IN THE SUMMER and fall of 1800 the question of who was to lead the nation rapidly became a contest of personal vilification surpassing any presidential election in American history. The spirit of party had taken hold with a vengeance, and whether Adams or Jefferson was the most abused would be hard to say. In Federalist pamphlets and newspapers, Jefferson was decried as a hopeless visionary, a weakling, an intriguer intoxicated with French philosophy, more a Frenchman than an American, and therefore a bad man. He was accused of favoring states' rights over the Union, charged with infidelity to the Constitution, called a spendthrift and libertine.

One New York paper assured its readers that a Jefferson victory would mean civil war. Hordes of Frenchmen and Irishmen, “the refuse of Europe,” would flood the country and threaten the life of “all who love order, peace, virtue, and religion.” It was said Jefferson had swindled clients as a young lawyer. The old smear of cowardice during his time as governor of Virginia was revived. But most amplified were charges of atheism.
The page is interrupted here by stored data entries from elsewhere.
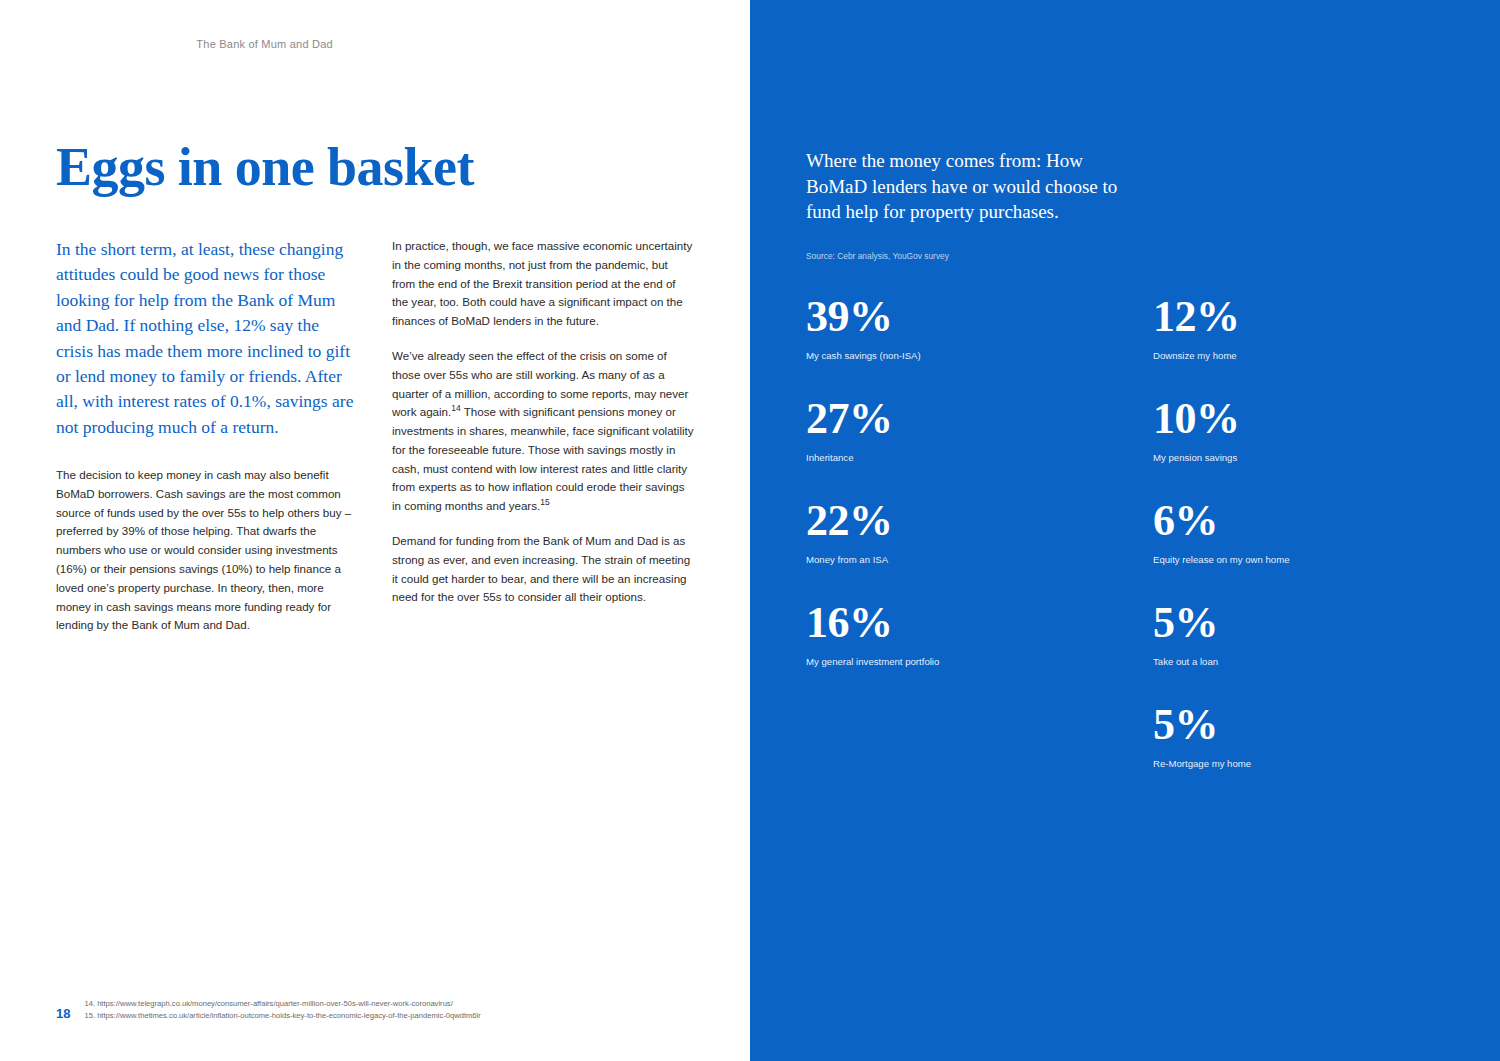The Bank of Mum and Dad
Eggs in one basket
In the short term, at least, these changing attitudes could be good news for those looking for help from the Bank of Mum and Dad. If nothing else, 12% say the crisis has made them more inclined to gift or lend money to family or friends. After all, with interest rates of 0.1%, savings are not producing much of a return.
The decision to keep money in cash may also benefit BoMaD borrowers. Cash savings are the most common source of funds used by the over 55s to help others buy – preferred by 39% of those helping. That dwarfs the numbers who use or would consider using investments (16%) or their pensions savings (10%) to help finance a loved one’s property purchase. In theory, then, more money in cash savings means more funding ready for lending by the Bank of Mum and Dad.
In practice, though, we face massive economic uncertainty in the coming months, not just from the pandemic, but from the end of the Brexit transition period at the end of the year, too. Both could have a significant impact on the finances of BoMaD lenders in the future.
We’ve already seen the effect of the crisis on some of those over 55s who are still working. As many of as a quarter of a million, according to some reports, may never work again.14 Those with significant pensions money or investments in shares, meanwhile, face significant volatility for the foreseeable future. Those with savings mostly in cash, must contend with low interest rates and little clarity from experts as to how inflation could erode their savings in coming months and years.15
Demand for funding from the Bank of Mum and Dad is as strong as ever, and even increasing. The strain of meeting it could get harder to bear, and there will be an increasing need for the over 55s to consider all their options.
18
14. https://www.telegraph.co.uk/money/consumer-affairs/quarter-million-over-50s-will-never-work-coronavirus/
15. https://www.thetimes.co.uk/article/inflation-outcome-holds-key-to-the-economic-legacy-of-the-pandemic-0qwdtm6lr
Where the money comes from: How BoMaD lenders have or would choose to fund help for property purchases.
Source: Cebr analysis, YouGov survey
39%
My cash savings (non-ISA)
27%
Inheritance
22%
Money from an ISA
16%
My general investment portfolio
12%
Downsize my home
10%
My pension savings
6%
Equity release on my own home
5%
Take out a loan
5%
Re-Mortgage my home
Not only was Jefferson a godless man, but one who mocked the Christian faith. In New England word went out that family Bibles would have to be hidden away for safekeeping, were he elected. So widespread and pervasive was such propaganda that even Martha Washington, who may have been smarting still from the “Mazzei Letter,” remarked to a visiting clergyman that she thought Jefferson “one of the most detestable of mankind.”

Stories were spread of personal immorality. It was now that a whispering campaign began to the effect that all southern slave masters were known to cohabit with slave women and that the Sage of Monticello was no exception.

Adams was inevitably excoriated as a monarchist, more British than American, and therefore a bad man. He was ridiculed as old, addled, and toothless. Timothy Pickering spread the rumor that to secure his reelection Adams had struck a corrupt bargain with the Republicans. According to another story, this secret arrangement was with Jefferson himself—Adams was to throw the election Jefferson's way and serve as Jefferson's vice president.

If Jefferson carried on with slave women, Adams, according to one story in circulation, had ordered Charles Cotesworth Pinckney to London to procure four pretty mistresses to divide between them. When the story reached Adams, he was highly amused. “I do declare upon my honor,” he wrote William Tudor, “if this is true General Pinckney has kept them all for himself and cheated me out of my two.”

Most vicious were the charges that Adams was insane. Thus, if Jefferson was a Jacobin, a shameless southern libertine, and a “howling” atheist, Adams was a Tory, a vain Yankee scold, and, if truth be known, “quite mad.”

But the great difference in the attacks on Adams in this election was that they came from Republicans and High Federalists alike. While the Republicans assaulted him as a warmonger, he was berated by the High Federalists as fainthearted in the face of the French. While one side belittled him as a creature of the Hamiltonians, the other scorned him as a friend of Elbridge Gerry.